Work to be completed: Every record needs to come back as written, except for the pictures.

Input material:
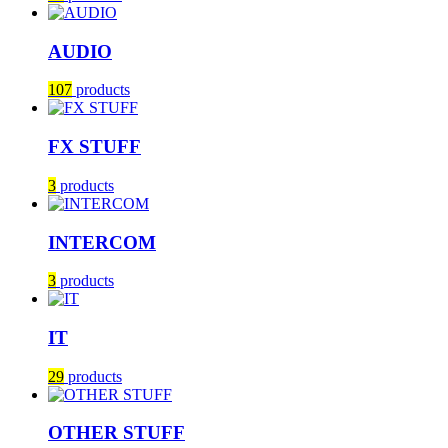
AUDIO
107
products
FX STUFF
3
products
INTERCOM
3
products
IT
29
products
OTHER STUFF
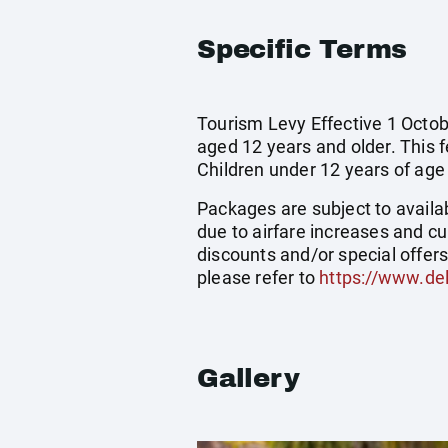
Specific Terms
Tourism Levy Effective 1 Octobe
aged 12 years and older. This 
Children under 12 years of ag
Packages are subject to availab
due to airfare increases and cu
discounts and/or special offer
please refer to
https://www.del
Gallery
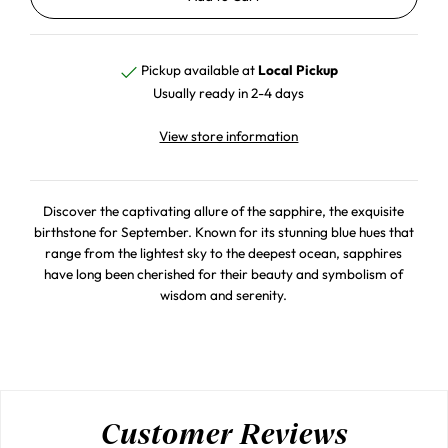
Pickup available at
Local Pickup
Usually ready in 2-4 days
View store information
Discover the captivating allure of the sapphire, the exquisite
birthstone for September. Known for its stunning blue hues that
range from the lightest sky to the deepest ocean, sapphires
have long been cherished for their beauty and symbolism of
wisdom and serenity.
Customer Reviews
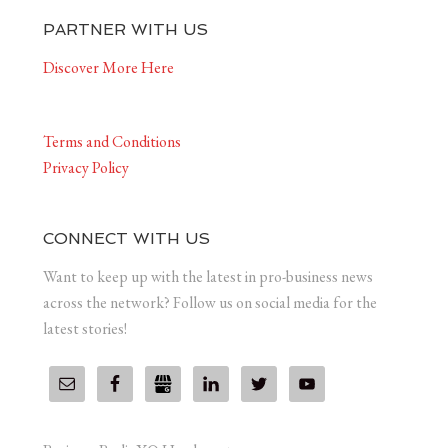
PARTNER WITH US
Discover More Here
Terms and Conditions
Privacy Policy
CONNECT WITH US
Want to keep up with the latest in pro-business news
across the network? Follow us on social media for the
latest stories!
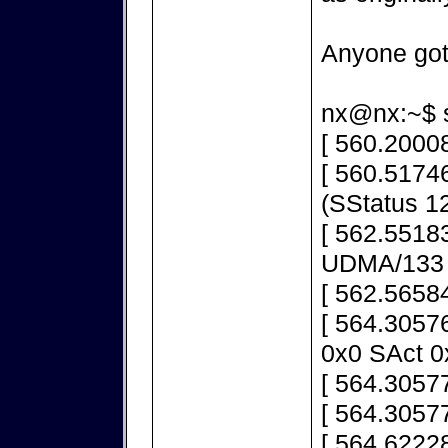
Anyone got
nx@nx:~$ s
[ 560.20008
[ 560.51746
(SStatus 1
[ 562.55183
UDMA/133
[ 562.5658
[ 564.3057
0x0 SAct 0
[ 564.30577
[ 564.30577
[ 564.62228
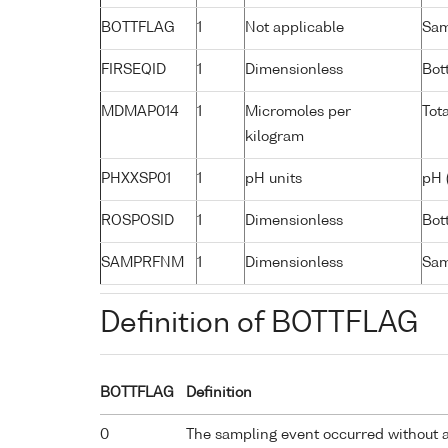
BOTTFLAG
1
Not applicable
Sam
FIRSEQID
1
Dimensionless
Bot
MDMAP014
1
Micromoles per
Tot
kilogram
PHXXSP01
1
pH units
pH 
ROSPOSID
1
Dimensionless
Bott
SAMPRFNM
1
Dimensionless
Sam
Definition of BOTTFLAG
BOTTFLAG
Definition
0
The sampling event occurred without 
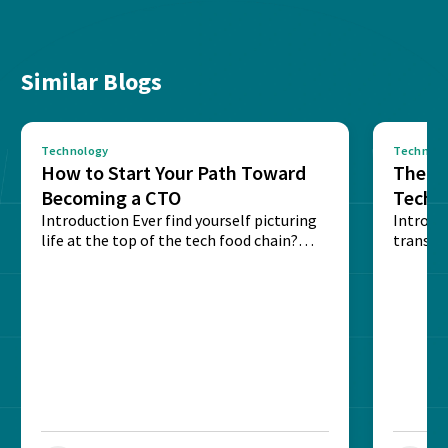
Similar Blogs
Technology
Technolo
How to Start Your Path Toward
The Ba
Becoming a CTO
Techn
Introduction Ever find yourself picturing
Expla
Introdu
life at the top of the tech food chain?
transpa
Steering...
informa
potentia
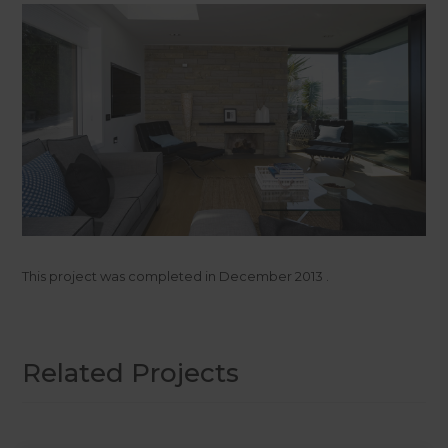
This project was completed in
December 2013
.
Related Projects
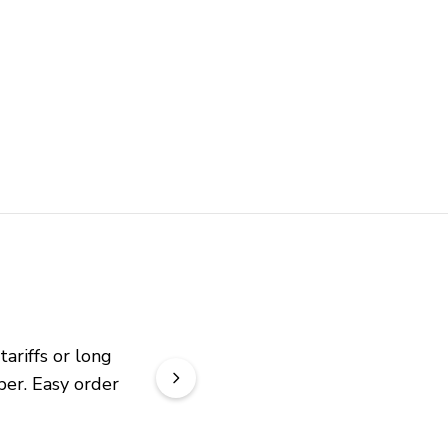
riffs or long 
er. Easy order 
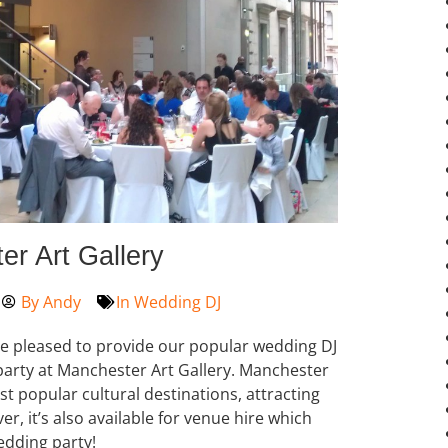
r Art Gallery
By
Andy
In
Wedding DJ
re pleased to provide our popular wedding DJ
arty at Manchester Art Gallery. Manchester
st popular cultural destinations, attracting
r, it’s also available for venue hire which
edding party!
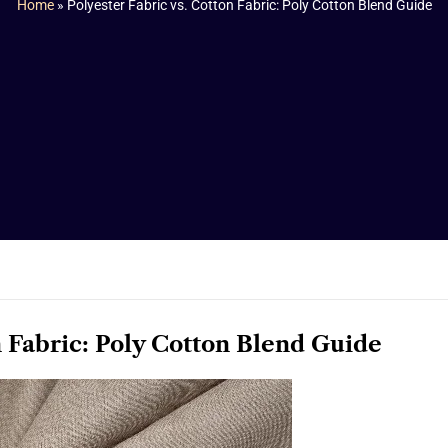
Home
»
Polyester Fabric vs. Cotton Fabric: Poly Cotton Blend Guide
n Fabric: Poly Cotton Blend Guide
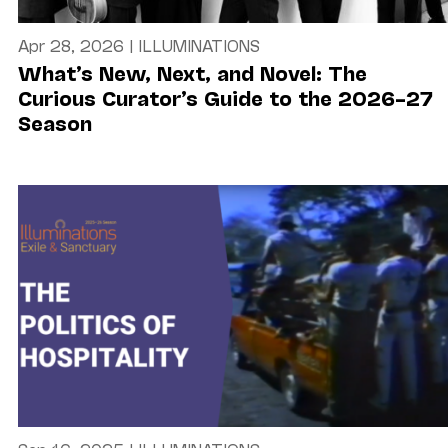
Apr 28, 2026
|
ILLUMINATIONS
What’s New, Next, and Novel: The
Curious Curator’s Guide to the 2026–27
Season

Answer to the exercise:
AUDIO
107
products
FX STUFF
3
products
INTERCOM
3
products
IT
29
products
OTHER STUFF
Specific Terms
Tourism Levy Effective 1 Octobe
aged 12 years and older. This 
Children under 12 years of ag
Packages are subject to availab
due to airfare increases and cu
discounts and/or special offer
please refer to
https://www.del
Gallery
Pickup available at
Local Pickup
Usually ready in 2-4 days
View store information
Discover the captivating allure of the sapphire, the exquisite
birthstone for September. Known for its stunning blue hues that
range from the lightest sky to the deepest ocean, sapphires
have long been cherished for their beauty and symbolism of
wisdom and serenity.
Customer Reviews
PARTNER WITH US
Discover More Here
Terms and Conditions
Privacy Policy
CONNECT WITH US
Want to keep up with the latest in pro-business news
across the network? Follow us on social media for the
latest stories!
Anyone got
nx@nx:~$ s
[ 560.20008
[ 560.51746
(SStatus 1
[ 562.55183
UDMA/133
[ 562.5658
[ 564.3057
0x0 SAct 0
[ 564.30577
[ 564.30577
[ 564.62228
BOTTFLAG
1
Not applicable
Sam
FIRSEQID
1
Dimensionless
Bot
MDMAP014
1
Micromoles per
Tot
kilogram
PHXXSP01
1
pH units
pH 
ROSPOSID
1
Dimensionless
Bott
SAMPRFNM
1
Dimensionless
Sam
Definition of BOTTFLAG
BOTTFLAG
Definition
0
The sampling event occurred without 
Similar Blogs
Technology
Technolo
How to Start Your Path Toward
The Ba
Becoming a CTO
Techn
Introduction Ever find yourself picturing
Expla
Introdu
life at the top of the tech food chain?
transpa
Steering...
informa
potentia
This project was completed in
December 2013
.
Related Projects
riffs or long 
er. Easy order 
r Art Gallery
By
Andy
In
Wedding DJ
re pleased to provide our popular wedding DJ
arty at Manchester Art Gallery. Manchester
st popular cultural destinations, attracting
r, it’s also available for venue hire which
edding party!
Home
»
Polyester Fabric vs. Cotton Fabric: Poly Cotton Blend Guide
n Fabric: Poly Cotton Blend Guide
Apr 28, 2026
|
ILLUMINATIONS
What’s New, Next, and Novel: The
Curious Curator’s Guide to the 2026–27
Season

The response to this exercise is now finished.